→ FRAGMENTO DEL DOCUMENTO:
▽

Karl Freund volvería a demostrar su maestría, dentro del género, con la puesta en escena de Las manos de Orlac (Mad love, 1935), para la Metro-Goldwyn-Mayer, conduciendo una trama de locura comandada por Peter Lorre, en uno de sus papeles más pavorosos y complicados, dejándonos además una muestra primordial para el enriquecimiento de la década más artística e imaginativa del género de terror.
El tiempo habría de apuntar muchos más títulos. Historias renovadas, con nuevos puntos de vista, potenciando incluso el aspecto terrorífico y amenazador del personaje. Curiosamente, en 1999 se llevaría a cabo un remake homónimo realizado por Stephen Sommers, donde el aire de comedia y aventura eran ingredientes esenciales; producto norteamericano que surgía —la historia se repetía— al amparo del éxito de Drácula, de Bram Stoker (Bram Stoker’s Dracula, 1992), de Francis Ford Coppola, que se afirmaba a su vez en infinitos guiños a los clásicos del género, y que retomaba la trágica historia de amor del filme de Freund, aunque llevándola a un estadio más desgarrador aún. Es necesario entender que La momia de Freund habría de marcar un punto de inflexión indeleble en la evolución del mito: jamás nadie lograría superar su magia y fascinación, por más technicolor o efectos digitales que se emplearan para ello en el futuro. Quizá ahí radique la verdadera magnitud de la maldición de los faraones.

△

[Datos de comprensión de gráficos]
▽

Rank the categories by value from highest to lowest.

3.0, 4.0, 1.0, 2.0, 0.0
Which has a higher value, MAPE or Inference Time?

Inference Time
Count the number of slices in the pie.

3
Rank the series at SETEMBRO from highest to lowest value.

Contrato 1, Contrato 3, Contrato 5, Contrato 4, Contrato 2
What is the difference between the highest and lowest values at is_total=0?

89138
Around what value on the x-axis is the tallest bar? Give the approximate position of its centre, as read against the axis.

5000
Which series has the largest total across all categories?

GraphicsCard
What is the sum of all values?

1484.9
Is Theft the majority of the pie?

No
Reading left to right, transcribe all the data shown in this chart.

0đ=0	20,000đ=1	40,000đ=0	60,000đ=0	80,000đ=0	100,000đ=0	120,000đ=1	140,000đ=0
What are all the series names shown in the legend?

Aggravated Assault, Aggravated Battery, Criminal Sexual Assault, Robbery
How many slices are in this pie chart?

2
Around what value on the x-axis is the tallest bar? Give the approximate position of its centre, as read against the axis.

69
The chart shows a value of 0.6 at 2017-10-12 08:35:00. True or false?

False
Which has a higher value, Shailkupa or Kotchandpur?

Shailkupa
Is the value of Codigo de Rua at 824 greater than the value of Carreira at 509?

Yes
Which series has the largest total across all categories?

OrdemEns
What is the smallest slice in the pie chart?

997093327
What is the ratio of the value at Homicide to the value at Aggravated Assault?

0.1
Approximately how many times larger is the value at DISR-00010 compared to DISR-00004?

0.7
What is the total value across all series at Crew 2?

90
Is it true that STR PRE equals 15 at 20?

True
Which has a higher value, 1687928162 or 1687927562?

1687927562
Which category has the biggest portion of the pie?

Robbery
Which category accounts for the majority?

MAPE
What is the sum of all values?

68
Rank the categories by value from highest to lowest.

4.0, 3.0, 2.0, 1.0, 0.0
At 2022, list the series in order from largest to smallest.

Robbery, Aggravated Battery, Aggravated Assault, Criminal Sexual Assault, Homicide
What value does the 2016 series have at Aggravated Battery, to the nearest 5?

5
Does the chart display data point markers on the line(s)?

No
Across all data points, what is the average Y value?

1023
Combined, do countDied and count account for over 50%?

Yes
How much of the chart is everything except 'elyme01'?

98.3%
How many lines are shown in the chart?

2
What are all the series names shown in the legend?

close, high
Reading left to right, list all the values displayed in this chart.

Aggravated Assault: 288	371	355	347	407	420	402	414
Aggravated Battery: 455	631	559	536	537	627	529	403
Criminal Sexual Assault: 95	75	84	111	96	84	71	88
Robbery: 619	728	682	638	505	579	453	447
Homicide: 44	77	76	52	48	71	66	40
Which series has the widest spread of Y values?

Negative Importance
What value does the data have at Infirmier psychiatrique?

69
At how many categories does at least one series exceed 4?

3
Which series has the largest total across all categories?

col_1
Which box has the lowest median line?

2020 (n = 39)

△

→ PREGUNTAS DE ESTUDIO:
(1) Según el fragmento sobre La momia de Freund, ¿quién realizó el remake homónimo de 1999?
(2) Reproduce literalmente todo lo que va en el fragmento sobre La momia de Freund desde "Karl Freund volvería" hasta "género de terror.".
(3) Indica si cada afirmación coincide con el fragmento sobre La momia de Freund. (a) Las manos de Orlac se realizó para la Metro-Goldwyn-Mayer. (b) En el remake de 1999 el tono de comedia no tenía peso. (c) Peter Lorre encabezaba la trama de Las manos de Orlac.

→ RESULTADOS DEL EJERCICIO:
(1) Stephen Sommers.

(2)
Karl Freund volvería a demostrar su maestría, dentro del género, con la puesta en escena de Las manos de Orlac (Mad love, 1935), para la Metro-Goldwyn-Mayer, conduciendo una trama de locura comandada por Peter Lorre, en uno de sus papeles más pavorosos y complicados, dejándonos además una muestra primordial para el enriquecimiento de la década más artística e imaginativa del género de terror.

(3)
(a) Sí: "para la Metro-Goldwyn-Mayer".
(b) No: "donde el aire de comedia y aventura eran ingredientes esenciales".
(c) Sí: "conduciendo una trama de locura comandada por Peter Lorre".